====== Document excerpt

Hamilton County Commissioner
- Incumbent
- Assumed office January 2, 2021 Serving with Denise Driehaus and Stephanie Summerow Dumas
- Preceded by: Victoria Parks (acting)

Member of the Ohio House of Representatives from the 33rd district
- In office March 3, 2010 – December 31, 2018
- Preceded by: Tyrone Yates
- Succeeded by: Sedrick Denson

Vice Mayor of Cincinnati
- In office 2002–2007
- Succeeded by: Roxanne Qualls

Member of the Cincinnati City Council
- In office 2002–2007

Personal details
- Born: Alicia Michelle Reece April 25, 1971 (age 55)^{[citation needed]} Cincinnati, Ohio, U.S.
- Party: Democratic
- Alma mater: Grambling State University
- Website: http://votealiciareece.com/

= Alicia Reece =

American politician

Alicia Michelle Reece (born April 25, 1971) is a Democratic politician currently serving as a Hamilton County Commissioner. She formerly served as a member of the Ohio House of Representatives for the 33rd district. She was previously the Vice Mayor of Cincinnati from 2002 to 2007.

==Life and career==
Reece is a graduate of Withrow High School International Studies Academy and Grambling State University. Before becoming a state legislator she was on the city council of Cincinnati and was the city's deputy mayor.

============
====== Raw data

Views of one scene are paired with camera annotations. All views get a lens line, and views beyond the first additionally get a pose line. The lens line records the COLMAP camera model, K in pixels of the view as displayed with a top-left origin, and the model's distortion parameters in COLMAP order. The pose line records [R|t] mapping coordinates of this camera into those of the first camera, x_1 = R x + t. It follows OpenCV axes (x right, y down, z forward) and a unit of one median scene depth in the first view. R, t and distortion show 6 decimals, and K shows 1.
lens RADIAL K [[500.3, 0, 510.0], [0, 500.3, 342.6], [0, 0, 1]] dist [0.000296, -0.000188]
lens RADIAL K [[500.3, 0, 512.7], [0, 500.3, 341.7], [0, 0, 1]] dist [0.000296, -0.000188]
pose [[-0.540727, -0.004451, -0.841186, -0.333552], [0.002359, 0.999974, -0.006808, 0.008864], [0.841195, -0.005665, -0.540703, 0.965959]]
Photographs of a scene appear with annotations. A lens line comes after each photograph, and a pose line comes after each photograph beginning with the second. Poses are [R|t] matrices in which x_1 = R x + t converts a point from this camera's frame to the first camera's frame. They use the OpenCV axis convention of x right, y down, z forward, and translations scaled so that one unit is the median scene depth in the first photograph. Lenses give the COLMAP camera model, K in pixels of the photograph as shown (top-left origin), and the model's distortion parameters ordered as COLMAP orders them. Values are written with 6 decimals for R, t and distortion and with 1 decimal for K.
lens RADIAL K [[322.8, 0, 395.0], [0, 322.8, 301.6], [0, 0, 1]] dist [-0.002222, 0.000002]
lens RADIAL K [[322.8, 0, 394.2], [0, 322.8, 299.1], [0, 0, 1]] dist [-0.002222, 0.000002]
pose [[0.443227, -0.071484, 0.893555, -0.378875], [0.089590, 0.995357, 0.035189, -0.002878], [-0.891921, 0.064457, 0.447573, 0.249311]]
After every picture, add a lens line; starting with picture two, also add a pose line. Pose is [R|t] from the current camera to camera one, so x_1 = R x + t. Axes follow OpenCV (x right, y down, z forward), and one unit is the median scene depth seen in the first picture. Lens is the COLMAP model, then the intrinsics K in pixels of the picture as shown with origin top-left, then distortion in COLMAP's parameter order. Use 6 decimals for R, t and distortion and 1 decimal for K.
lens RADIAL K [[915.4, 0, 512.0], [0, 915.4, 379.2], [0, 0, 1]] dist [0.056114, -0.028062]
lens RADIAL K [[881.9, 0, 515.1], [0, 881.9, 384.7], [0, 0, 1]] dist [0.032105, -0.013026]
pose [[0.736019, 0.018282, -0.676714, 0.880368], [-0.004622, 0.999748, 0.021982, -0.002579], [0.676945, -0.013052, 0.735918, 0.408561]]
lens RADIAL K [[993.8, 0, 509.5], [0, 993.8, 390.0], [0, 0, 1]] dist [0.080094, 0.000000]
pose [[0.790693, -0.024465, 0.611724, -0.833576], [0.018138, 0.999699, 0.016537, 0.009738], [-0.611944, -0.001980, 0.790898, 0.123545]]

============

Reproduce everything in the Alicia Reece text from "- Party: Democratic" down to "city's deputy mayor.", word for word.

- Party: Democratic
- Alma mater: Grambling State University
- Website: http://votealiciareece.com/

= Alicia Reece =

American politician

Alicia Michelle Reece (born April 25, 1971) is a Democratic politician currently serving as a Hamilton County Commissioner. She formerly served as a member of the Ohio House of Representatives for the 33rd district. She was previously the Vice Mayor of Cincinnati from 2002 to 2007.

==Life and career==
Reece is a graduate of Withrow High School International Studies Academy and Grambling State University. Before becoming a state legislator she was on the city council of Cincinnati and was the city's deputy mayor.